Who this impacts most
E-commerce sites with large product catalogs are hit hardest. Products get removed, images get reorganized, and CDN URLs change. Each broken product image is a listing that cannot convert.
Bloggers and content sites accumulate broken images over time as hosting changes, plugins update, and external image sources disappear. Older posts with broken screenshots lose their value.
Agencies managing client sites need to catch broken images before the client does. A monthly scan across all client sites prevents the awkward call about a homepage with a missing banner.
How to fix it
Step 1: Check if the image file still exists. Open the broken image URL directly in your browser. If it returns a 404, the file was deleted or moved. Search your media library or file system for the filename to find its new location.
Step 2: Re-upload missing images. If the original file is gone, upload a replacement. Use the same filename and path if possible so other pages referencing the same image are fixed at the same time.
Step 3: Update image paths after migrations. If you moved to a new host or CDN, old image URLs may no longer work. Do a search-and-replace across your content for the old domain or path prefix and update it to the new one.
Step 4: Stop hotlinking external images. If you reference images hosted on other sites, those images can disappear at any time. Download the images (if you have rights to use them) and host them on your own server.
Step 5: Add alt text while you fix. While updating broken images, add descriptive alt text to every image you touch. This helps accessibility and gives search engines text to index alongside the image.
Common mistakes when fixing this
Fixing one reference but missing others.
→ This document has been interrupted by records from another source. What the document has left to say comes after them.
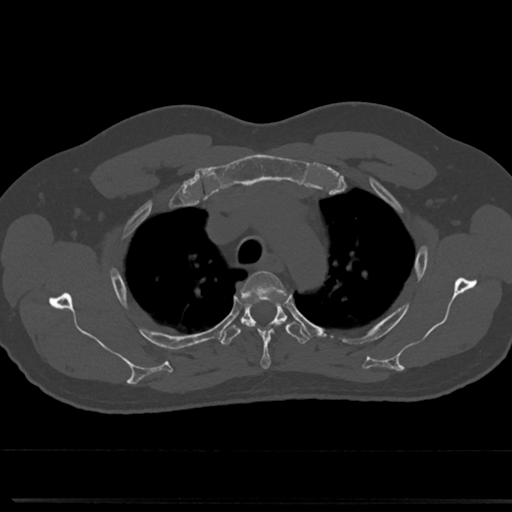
CT including the spine, one axial slice. Position 568 of 817 along the scan axis. Bone window (W 1800 / L 400 HU). 0.5 mm slice thickness. 512 × 512 image matrix, field of view 355 × 355 mm. Patient: male, 61 years. From the clinical record (not read from this slice): primary cancer: prostate.
Annotated regions visible in this slice (semi-automatic segmentation, software-assisted and operator-edited):
- T3 vertebra: bounding box (x1, y1, x2, y2) in pixels: (242, 270, 283, 369)
- T4 vertebra: (219, 299, 310, 346)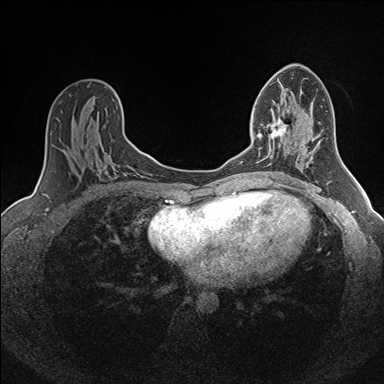
Breast MRI (dynamic contrast-enhanced), one axial slice. Slice 86 of 160 in the series (ordered by position). Dynamic contrast-enhanced series, time point 2 of 7 at this slice position (early post-contrast). 1.5 T. TE 1.6 ms, TR 5 ms. 1 mm slice thickness. 384 × 384 image matrix, field of view 300 × 300 mm. Female patient.
Annotated regions visible in this slice (semi-automatically segmented with operator editing):
- enhancing-tissue mask used for the functional tumour volume (all voxels passing the contrast-enhancement thresholds inside the analysis volume; usually the tumour): bounding box <257,117,287,165> (left, top, right, bottom; pixels)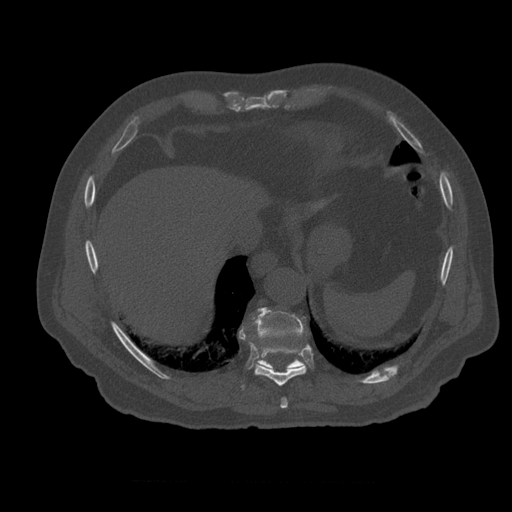
CT including the spine, one axial slice. Slice 315 of 399 in the series (ordered by position). Reconstruction kernel STANDARD. Bone window (W 1800 / L 400 HU). 1.25 mm slice thickness. 512 × 512 image matrix, field of view 407 × 407 mm. Patient age 73 years. Case-level facts recorded for this patient, not image findings: primary cancer: prostate; vertebrae with lytic lesions (as recorded): L2.
Outlined on this slice (semi-automatically segmented with operator editing):
- T10 vertebra: box from (x=253, y=307) to (x=307, y=370) px
- T12 vertebra: (x=270, y=350)–(x=277, y=355)
- T8 vertebra: (x=281, y=398)–(x=288, y=409)
- T9 vertebra: (x=255, y=340)–(x=307, y=387)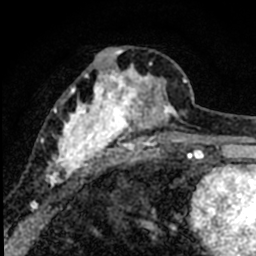
Breast MRI (dynamic contrast-enhanced), one axial slice; position 32 of 80 along the scan axis; cropped to one breast; dynamic contrast-enhanced series, time point 2 of 8 at this slice position (early post-contrast); 1.5 T; TE 2.2 ms, TR 5.7 ms; 256 × 256 image matrix, field of view 135 × 135 mm. Female patient.
Outlined on this slice (semi-automatically segmented with operator editing):
- enhancing-tissue mask used for the functional tumour volume (all voxels passing the contrast-enhancement thresholds inside the analysis volume; usually the tumour): bounding box <36,47,184,187> (left, top, right, bottom; pixels)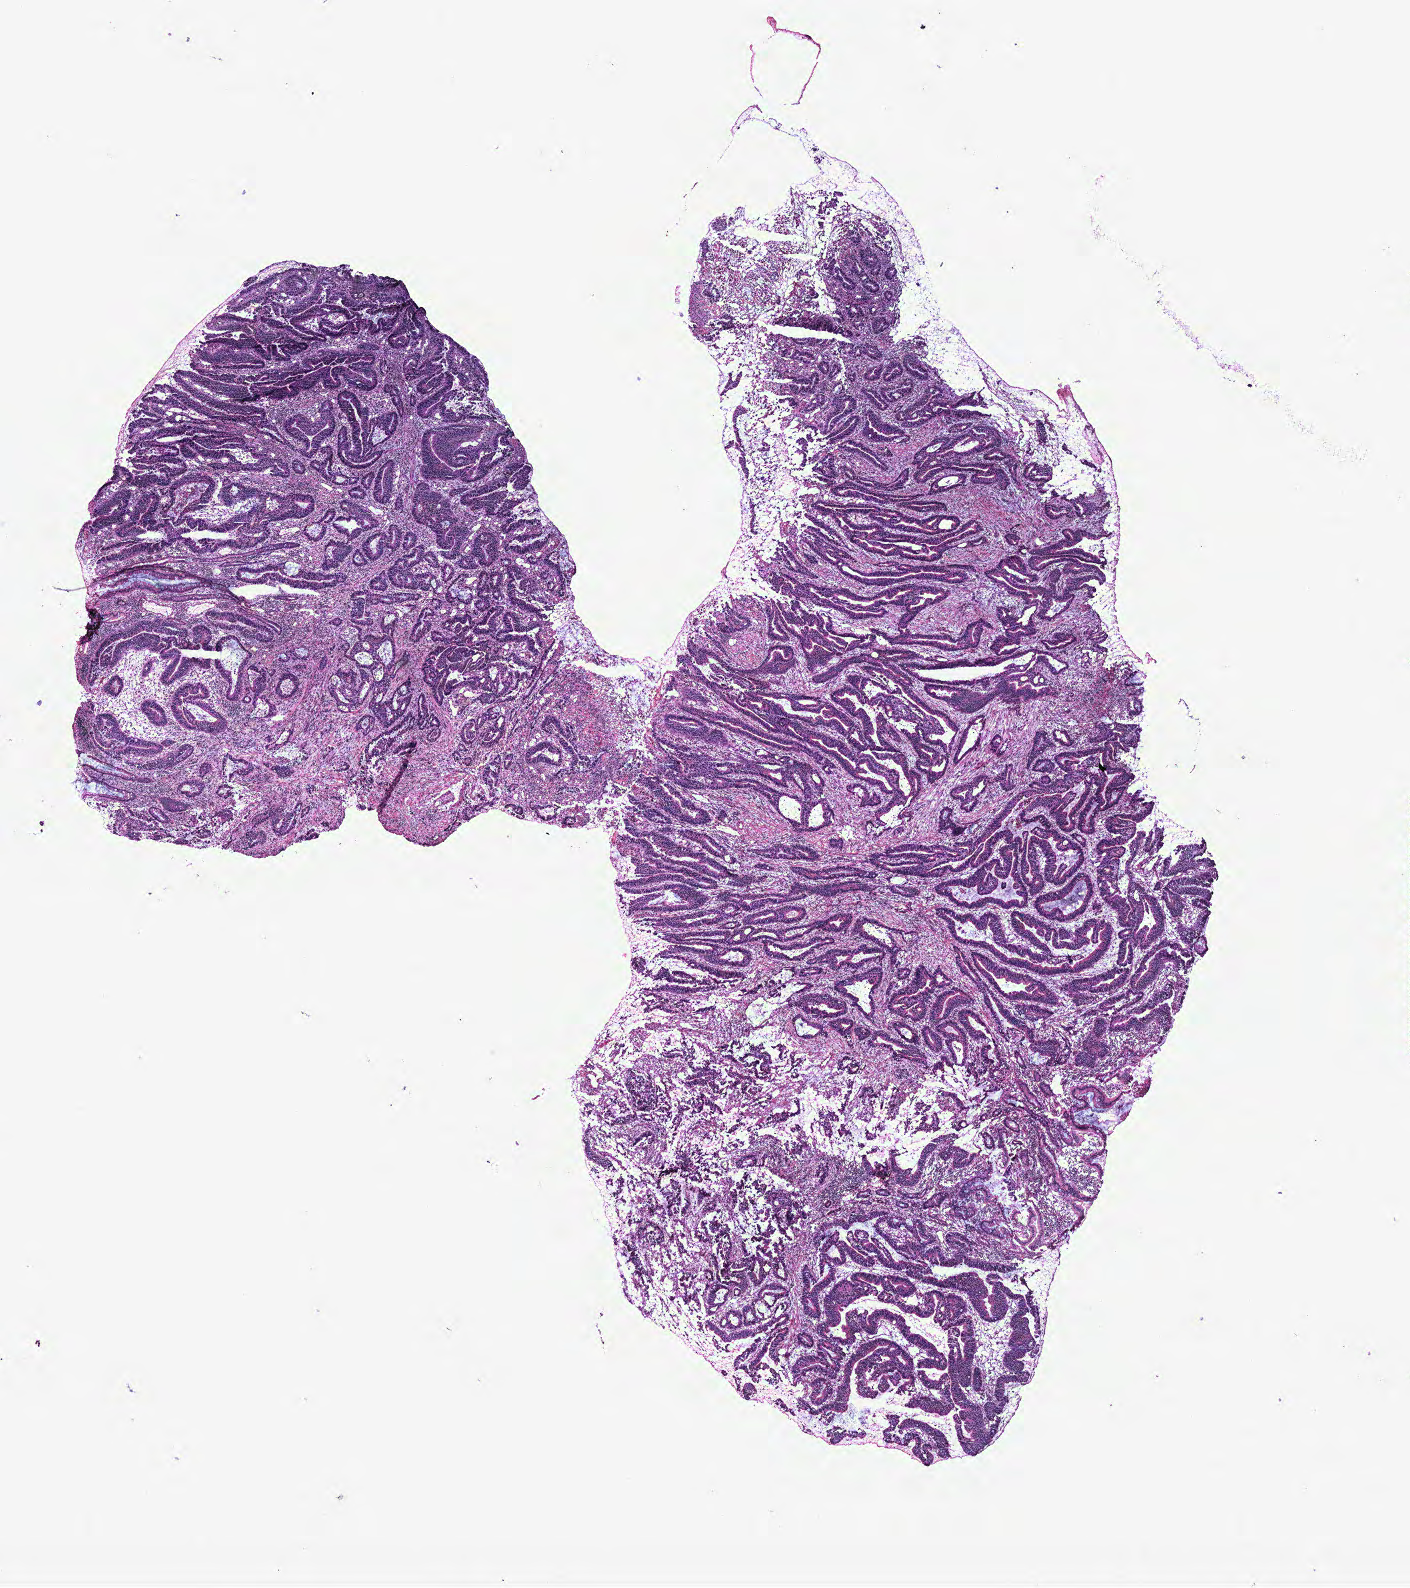
Digitized H&E-stained tissue section (whole slide) — a low-resolution overview of the entire scanned area, about 11.3 x 12.7 mm (acquisition: 40x scan). Colon, normal (non-tumour) tissue. Patient: male, age 57 years.
* this section: normal (non-tumour) tissue from the same patient
* patient diagnosis: Adenocarcinoma, NOS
The same broken image may appear on multiple pages. Search your CMS or codebase for the image URL and fix every reference, not just the one SiteCurl flagged.
Using relative paths inconsistently. Mixing /images/photo.jpg and images/photo.jpg works differently depending on the page URL. Use consistent paths, ideally starting from the site root.
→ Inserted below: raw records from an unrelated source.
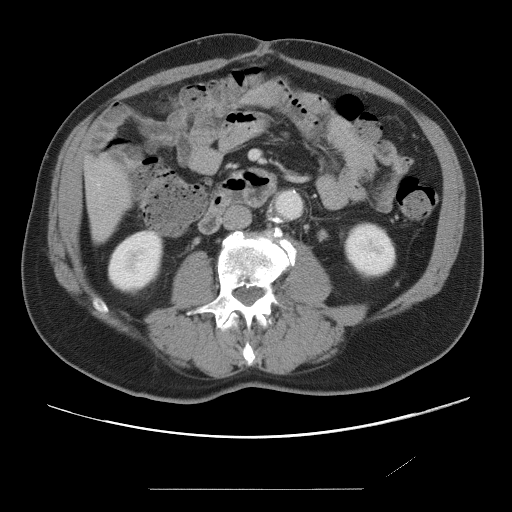
Contrast-enhanced abdominal CT, one axial slice. Position 13 of 87 along the scan axis. 120 kVp. Intravenous contrast given. Soft-tissue window (W 400 / L 40 HU). 5 mm slice thickness. 512 × 512 image matrix, field of view 406 × 406 mm. Case-level facts recorded for this patient, not image findings: patient: male, age 36 years at operation; diagnosis: colorectal cancer liver metastases, imaged before liver resection; multiple liver metastases: yes; largest metastasis: 1.1 cm; disease in both lobes: no.
Outlined on this slice (expert manual segmentation):
- liver: bounding box <85,157,128,240> (left, top, right, bottom; pixels)
- planned liver remnant (the part of the liver to remain after resection): <85,157,128,241>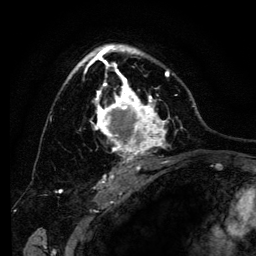
Breast MRI (dynamic contrast-enhanced), one axial slice. Cropped to one breast. Dynamic contrast-enhanced series, time point 2 of 6 at this slice position (early post-contrast). 3 T. TE 4.2 ms, TR 8 ms. 256 × 256 image matrix, field of view 170 × 170 mm. Female patient.
Annotated regions visible in this slice (semi-automatic segmentation, software-assisted and operator-edited):
- enhancing-tissue mask used for the functional tumour volume (all voxels passing the contrast-enhancement thresholds inside the analysis volume; usually the tumour): bounding box <69,45,183,169> (left, top, right, bottom; pixels)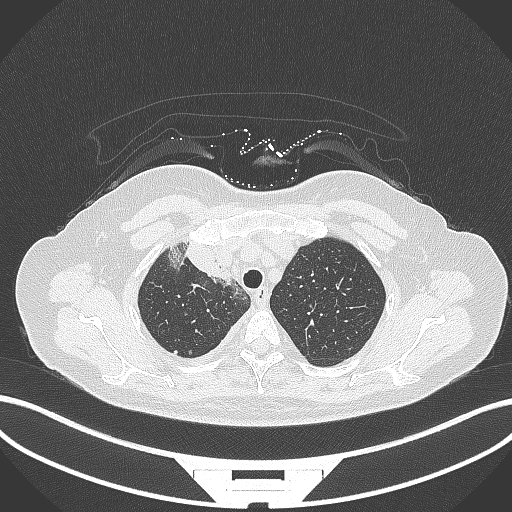
Chest CT, one axial slice; position 253 of 305 along the scan axis; reconstruction kernel B70f; 120 kVp; lung window (W 1500 / L -600 HU); 1 mm slice thickness; 512 × 512 image matrix, field of view 400 × 400 mm. Patient: female, 52 years. Case-level facts recorded for this patient, not image findings: clinical TNM (as recorded): T3 N1 M1.
Annotated regions visible in this slice (rectangle marked by the reading radiologist):
- lung tumour (recorded histology: adenocarcinoma): bounding box [x1, y1, x2, y2] px = [169, 237, 235, 285]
Ignoring CMS-generated thumbnails. Your original image may exist, but the CMS-generated thumbnail (like WordPress's -300x200 variant) may be missing. Regenerate thumbnails after any media library cleanup.
How to verify the fix
After fixing, run another SiteCurl scan on the same pages. The broken image count should drop to zero. For a quick manual check, open the page in your browser and look for missing images. In Chrome, open DevTools (F12), go to the Console tab, and look for 404 errors on image URLs.
You can also check individual image URLs with curl -sI https://yoursite.com/image.jpg and confirm the status is HTTP 200.
The bottom line
Broken images are invisible to site owners but obvious to visitors. They make your site look neglected and cost you traffic from image search. Fix missing images, stop hotlinking, and run regular scans to catch new breaks before visitors do.
Example findings from a scan
2 broken images found on /about (returning 404)
/products/widget hero image returns 500
All images loading correctly across scanned pages
Related checks
Frequently asked questions
How many images does SiteCurl check per page?
SiteCurl checks every image source on each page in your scan. On a full scan of 50 pages, this can cover hundreds of images across your site.
Does SiteCurl check images loaded by JavaScript?
SiteCurl checks image sources present in the HTML response. Images loaded dynamically by JavaScript after the page renders may not be caught. The check covers standard img tags and inline style background images.
Can I check for broken images without signing up?
Yes. The free audit checks your home page for broken images as part of a full seven-category scan. No signup needed. Results in under 60 seconds.
What causes broken images?
Common causes are deleted or renamed files, changed CDN URLs after a hosting migration, hotlinked images from other sites that were removed, and CMS plugin updates that change thumbnail URL patterns.